After wobbling about a bit and getting a decent sweat on with the ‘six step’, the crew decide it’s time to have a ‘cipher’ where we stand in a circle and watch each other dance. FHM’s terrified. Helpfully, Ashley says, “You can get so embarrassed when you’re B-boying. If you’re walking with your girlfriend and some guy comes up, slaps you and walks off with her it’s not even an eighth as embarrassing as getting destroyed in a cipher.”

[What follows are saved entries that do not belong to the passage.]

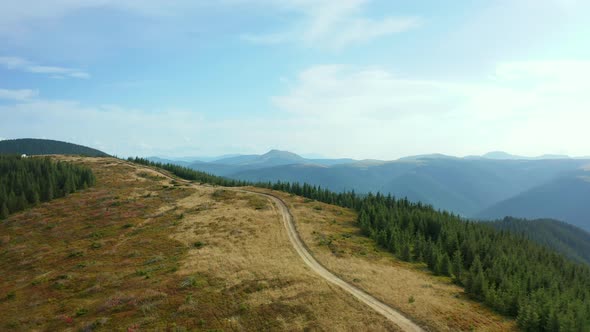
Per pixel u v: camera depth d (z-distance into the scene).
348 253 74.25
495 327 43.47
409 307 46.03
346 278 56.44
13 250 79.56
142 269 62.94
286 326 41.16
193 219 97.69
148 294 49.81
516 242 120.88
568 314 45.84
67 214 104.50
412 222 110.31
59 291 56.66
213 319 42.97
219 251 70.25
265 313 43.81
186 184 156.88
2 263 73.38
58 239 85.75
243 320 42.66
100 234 87.62
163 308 46.06
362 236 95.50
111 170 165.62
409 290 53.28
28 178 127.38
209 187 155.00
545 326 44.66
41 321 46.00
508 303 50.06
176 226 91.62
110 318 44.62
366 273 60.06
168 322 42.72
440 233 101.31
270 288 50.47
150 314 44.72
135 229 91.06
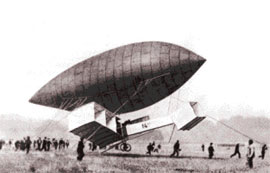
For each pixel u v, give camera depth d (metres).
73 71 30.83
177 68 27.02
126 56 28.39
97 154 31.36
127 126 28.53
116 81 28.84
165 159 26.25
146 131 28.31
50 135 58.44
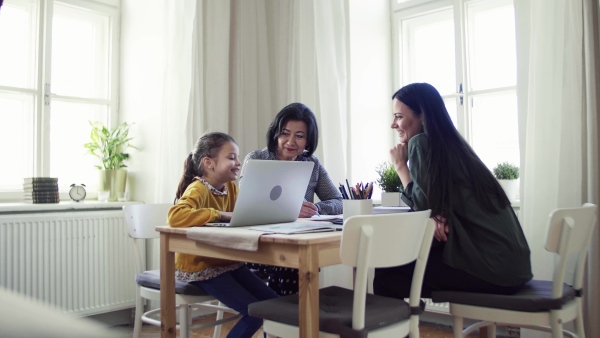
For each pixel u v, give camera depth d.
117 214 2.97
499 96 2.95
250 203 1.54
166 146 2.98
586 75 2.24
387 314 1.35
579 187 2.21
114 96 3.33
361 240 1.21
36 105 2.97
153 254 3.03
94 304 2.84
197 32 3.08
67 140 3.17
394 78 3.42
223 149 1.83
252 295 1.73
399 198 2.35
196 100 3.04
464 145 1.66
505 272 1.50
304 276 1.26
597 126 2.23
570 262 2.20
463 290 1.57
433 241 1.61
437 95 1.74
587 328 2.19
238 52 3.35
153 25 3.16
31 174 2.97
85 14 3.25
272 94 3.51
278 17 3.50
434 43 3.30
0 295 0.28
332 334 1.28
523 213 2.34
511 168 2.65
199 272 1.72
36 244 2.61
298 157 2.44
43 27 2.98
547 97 2.28
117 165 3.16
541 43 2.29
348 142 3.08
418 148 1.66
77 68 3.23
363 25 3.29
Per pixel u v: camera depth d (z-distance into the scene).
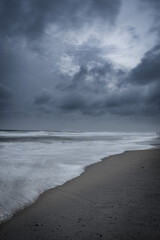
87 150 13.69
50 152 12.40
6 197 4.21
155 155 10.33
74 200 3.97
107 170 6.86
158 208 3.38
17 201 3.99
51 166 7.69
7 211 3.51
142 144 19.38
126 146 16.95
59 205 3.72
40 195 4.35
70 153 11.85
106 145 18.06
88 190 4.59
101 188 4.70
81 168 7.31
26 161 8.88
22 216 3.29
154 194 4.11
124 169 6.93
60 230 2.79
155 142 22.55
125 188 4.61
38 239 2.58
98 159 9.41
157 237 2.50
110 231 2.69
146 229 2.70
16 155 10.95
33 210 3.53
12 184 5.20
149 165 7.55
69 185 5.09
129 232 2.64
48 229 2.83
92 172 6.60
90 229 2.77
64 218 3.16
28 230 2.82
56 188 4.84
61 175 6.22
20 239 2.59
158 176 5.72
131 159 9.18
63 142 22.69
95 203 3.74
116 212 3.29
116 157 9.98
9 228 2.90
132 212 3.25
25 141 24.50
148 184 4.88
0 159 9.46
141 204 3.58
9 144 19.34
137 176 5.77
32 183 5.30
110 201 3.80
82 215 3.24
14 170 6.96
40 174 6.36
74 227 2.85
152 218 3.01
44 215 3.30
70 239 2.55
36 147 16.06
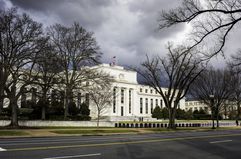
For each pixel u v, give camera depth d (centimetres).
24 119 4306
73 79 4409
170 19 1198
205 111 10056
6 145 1585
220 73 6681
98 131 3158
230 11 1083
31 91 3506
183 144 1797
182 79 4234
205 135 2722
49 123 4119
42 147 1488
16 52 3234
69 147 1511
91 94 4338
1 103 3756
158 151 1434
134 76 10288
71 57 4381
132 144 1730
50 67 3647
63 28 4638
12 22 3222
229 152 1471
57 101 4400
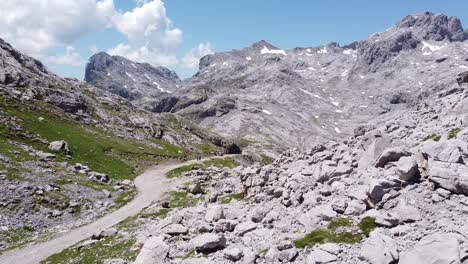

The dancers dance, we watch, and too soon it’s our turn. Somehow, out of nowhere, pumping with some kind of B-boy bravado, we pull off a ‘baby freeze’. Face planted on the ground, legs in the air, excruciating wrist pain – the place goes nuts. Six people whoop because a balding, chunky white man is balancing on his forehead and palm. Astonished, and red-faced, we take the plaudits. “We’ve done this with a lot of media,” Ashley says. “But you were the best.” Woah! Hear that Paxman? Eat my goal!
How to do a ‘Baby Freeze’
1/ Put both hands flat on the floor. Use your left hand to balance as you push the elbow of your right into your body between the ribcage and waist.
2/ Make sure your right arm is straight. Use it as a pivot to rest your body on. Imagine you’re trying to balance a mattress (your body) on a bottle of wine (your arm). With your legs still grounded, rest the side of your head on the ground in front of you.
3/ Slowly try and lift your legs up into the air, going onto your knees first if necessary, supporting your body weight on your head and right arm. Try and hold the pose. That, chums, is a baby freeze.